:: Supplied entries ::
++++++++

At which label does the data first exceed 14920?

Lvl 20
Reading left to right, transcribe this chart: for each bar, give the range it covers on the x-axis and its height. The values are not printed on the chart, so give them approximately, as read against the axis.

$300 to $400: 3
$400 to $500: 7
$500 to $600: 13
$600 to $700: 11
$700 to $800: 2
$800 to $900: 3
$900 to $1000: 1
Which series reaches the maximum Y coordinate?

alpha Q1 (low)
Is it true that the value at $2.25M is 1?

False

++++++++

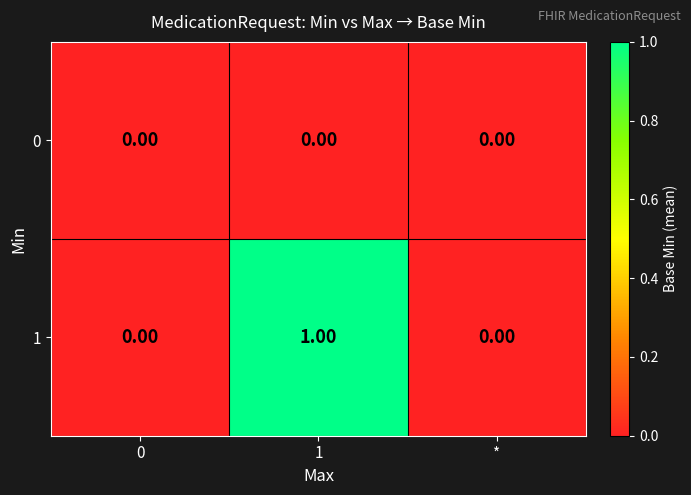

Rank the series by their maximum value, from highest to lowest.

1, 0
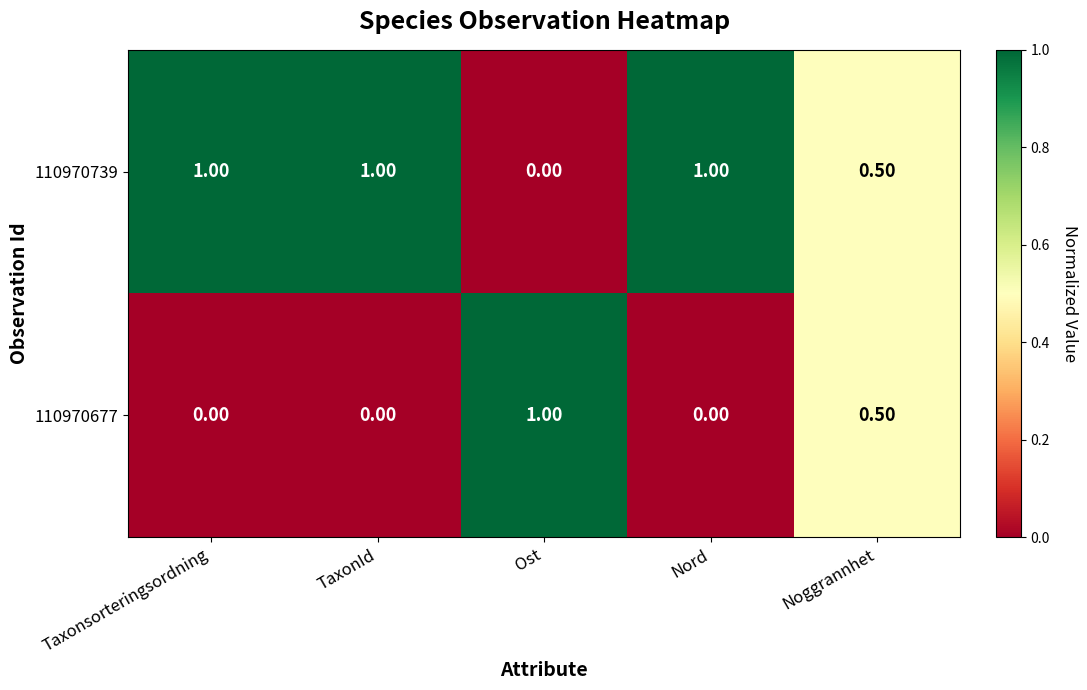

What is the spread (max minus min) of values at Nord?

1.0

++++++++

:: Exercise objective ::
Output the part of the entries that opens with the line containing "At which label" and closes with the line containing "Is it true that the value at $2.25M is 1?" as a numbered list, with both of those lines included and blank lines left out.

:: Task solution ::
1. At which label does the data first exceed 14920?
2. Lvl 20
3. Reading left to right, transcribe this chart: for each bar, give the range it covers on the x-axis and its height. The values are not printed on the chart, so give them approximately, as read against the axis.
4. $300 to $400: 3
5. $400 to $500: 7
6. $500 to $600: 13
7. $600 to $700: 11
8. $700 to $800: 2
9. $800 to $900: 3
10. $900 to $1000: 1
11. Which series reaches the maximum Y coordinate?
12. alpha Q1 (low)
13. Is it true that the value at $2.25M is 1?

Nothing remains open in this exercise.